Читаем Евгений Харитонов. Поэтика подполья полностью

До сих пор почти все прозаические произведения Харитонова пытались полностью совпадать с «живой жизнью» – подобно тому, как совпадает с ней прямой репортаж. Показательны концовки «Духовки», «Жизнеспособного младенца» и «Один такой, другой другой» – «Вечером в городе опять напоминание: один молодой человек вызывал с балкона приятеля точно тем же свистом, как Миша и Сергей, из какой-то известной им западной песни позывные» (43), «значит, выдали, раз написано в газете, хоть он и дал им позагорать вместо работы; не сам же он на себя донес» (92), «под утро он как можно раньше оделся умылся просмотрел альбом с фотографиями и пожеланиями, спустился в магазин купил кумиру молока поцеловал на прощанье и пшел вон» (98) – текст вплетен в самую гущу происшествий, беспроблемно длится и длится вместе с ними и может быть завершен только специальным усилием автора, словно бы отводящего взгляд в сторону. Наоборот, в «Алеше Сереже» и «А., Р., я» на место пластического, почти телесного совпадения жизни и текста приходит работа сознания, устанавливающего дистанцию между вещами и словами; теперь после подробно описанных перипетий следует несколько предложений, прямо не связанных с рассказанной историей, отделенных от нее, представляющих собой что-то вроде умного вывода, тонкой ремарки или аналитического заключения. Харитонов – решивший сделать объектом литературы собственную жизнь – учится «отлипать» от этой жизни и от фиксирующих ее слов, пробует смотреть на любую личную историю со стороны, пытается занимать по отношению к ней метапозицию. Умение не приходит сразу: большая часть текста «Алеши Сережи» и «А., Р., я» еще очень плотно пригнана к событиям («Он в нашем обществе скинул с себя рубашку туловище как у школьника и отлетел ко мне потерял опору, заметил как я с него не сводил глаз» [104]) – и только концовки отслаиваются, отделяются от «живой жизни», чтобы стать холодными, почти концептуалистскими сентенциями: «В своей любви на словах уже знаю успех, и если буду стараться, меня будут любить как певицу когда она поет о любви и все влюблены в неё за то как поёт» (107), «чтобы в моем случае был успех, не надо слишком держаться за случай, переводить весь клубок буква в букву из жизни сюда» (125).
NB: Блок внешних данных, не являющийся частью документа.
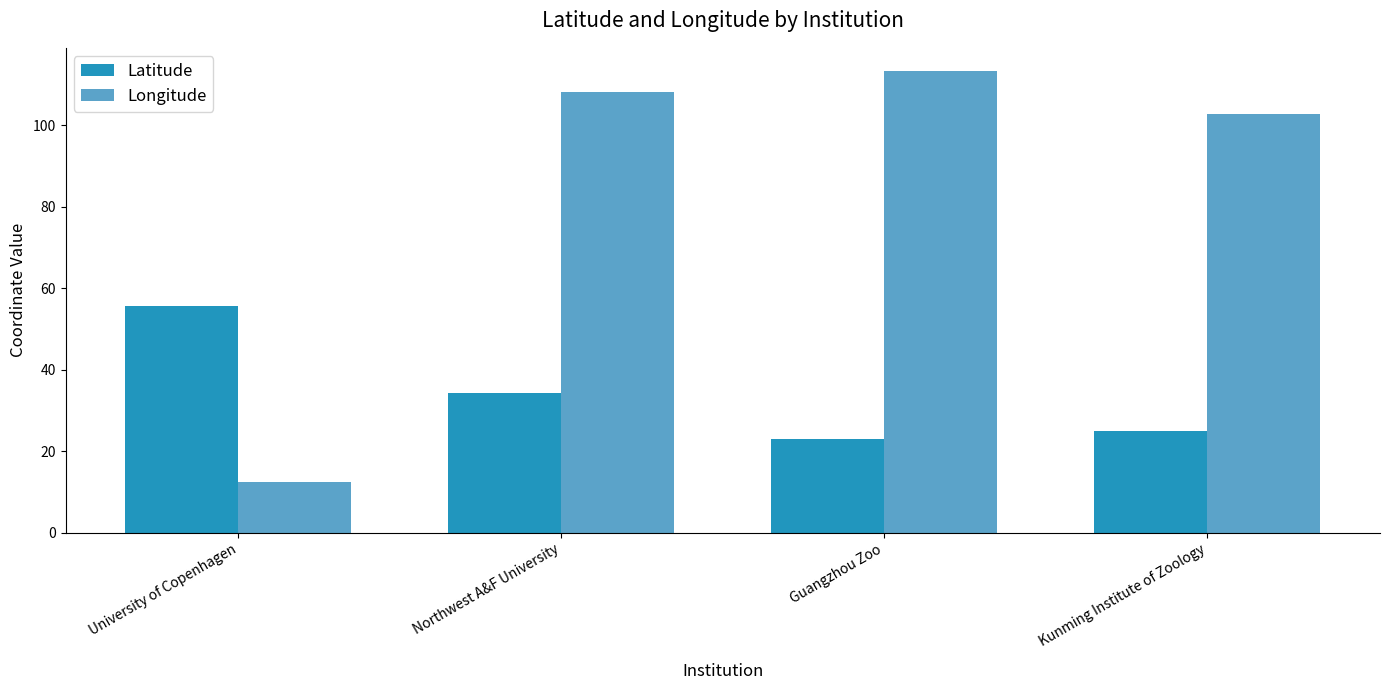

Where is Latitude nearest to the value 39?

Northwest A&F University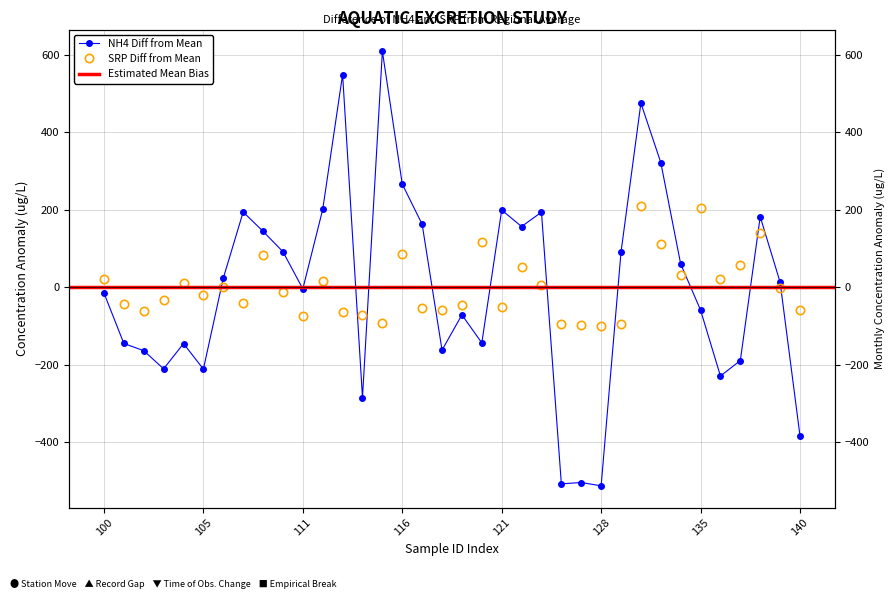

Does the chart display data point markers on the line(s)?

Yes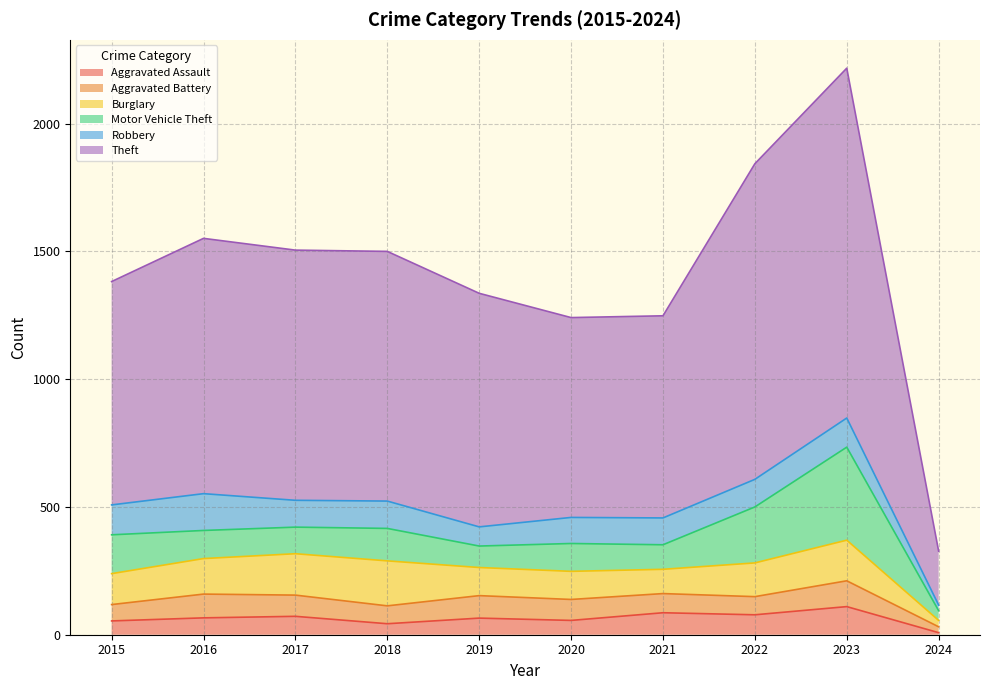

The value of Motor Vehicle Theft at 2021 is 96. True or false?

True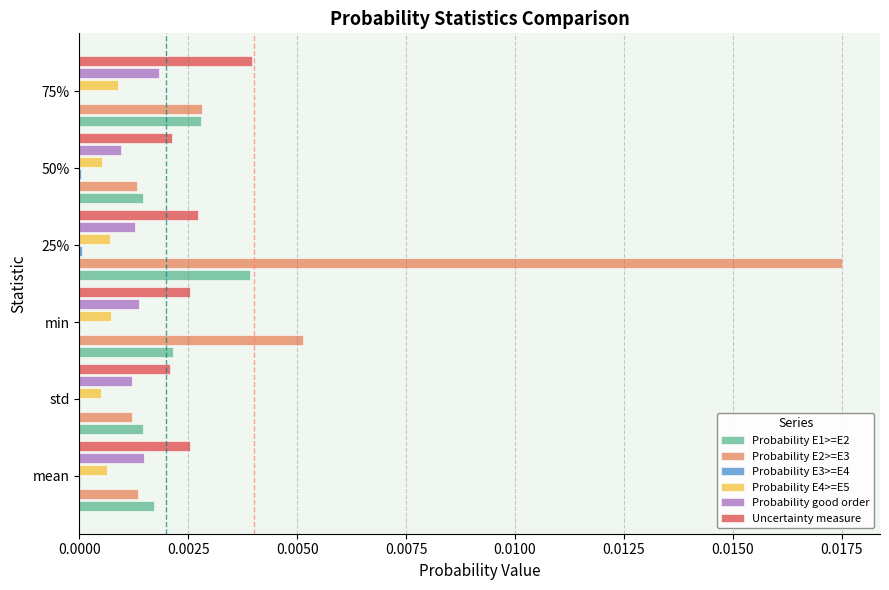

True or false: Uncertainty measure has a value of 0.0 at 50%.

True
И эти внезапно «отлипающие» от сюжета концовки являются в том числе приметами эволюции литературного стиля – если оставить в тексте только их (устранив запутанные истории про Рустама, Алешу и Сережу), мы получим фрагменты-размышления, типичные для великого позднего Харитонова.

С учетом вышесказанного кажется символичным, что именно в 1975 году[453] Евгений Сабуров знакомит Харитонова с Дмитрием Приговым (2: 87) – человеком, впоследствии ставшим одним из главных в русской литературе идеологов «мерцательности», «невлипа-ния» и постоянного поиска метапозиции. Знакомство двух авторов обернется крепкой дружбой, но крайне характерно то, что Пригов, уже начавший свой грандиозный проект метаописания советской цивилизации в качестве суммы идеологических и культурных клише, так и не сумеет распознать концептуалиста в Харитонове. «Харитонов являет собой достаточно традиционную фигуру писателя исповедального типа»[454], «Харитонов был человеком доконцептуального мышления» (2: 91), – типичные высказывания Пригова. И Пригов отнюдь не одинок в подобном (недо)понимании харитоновских текстов: эмоциональное марево, продуцируемое гомосексуальной тематикой («Харитонов первым стал писать столь откровенно на гомосексуальные темы», – с плохо скрываемым изумлением отмечает Пригов [2: 90]), успешно заслоняет от шокированных читателей навыки концептуалистского взгляда на собственную жизнь, как раз оттачиваемые Харитоновым в «Алеше Сереже» и «А., Р., я». Именно в статусе «доконцептуального» автора, «как бы „слипшегося“ со своим текстом»[455], Харитонов наблюдает за масштабными изменениями, идущими в литературном «подполье», – Сабуров организует для Пригова одно из первых публичных выступлений[456], участники поэтических «четвергов» Михаила Айзенберга начинают посещать мастерскую Пригова и Бориса Орлова[457], а множество разрозненных до того литературных кружков постепенно сливаются в «более широкий круг бурно структурирующегося московского андеграунда»[458] – культурной среды, lingua franca которой как раз и станет язык московского «романтического» концептуализма.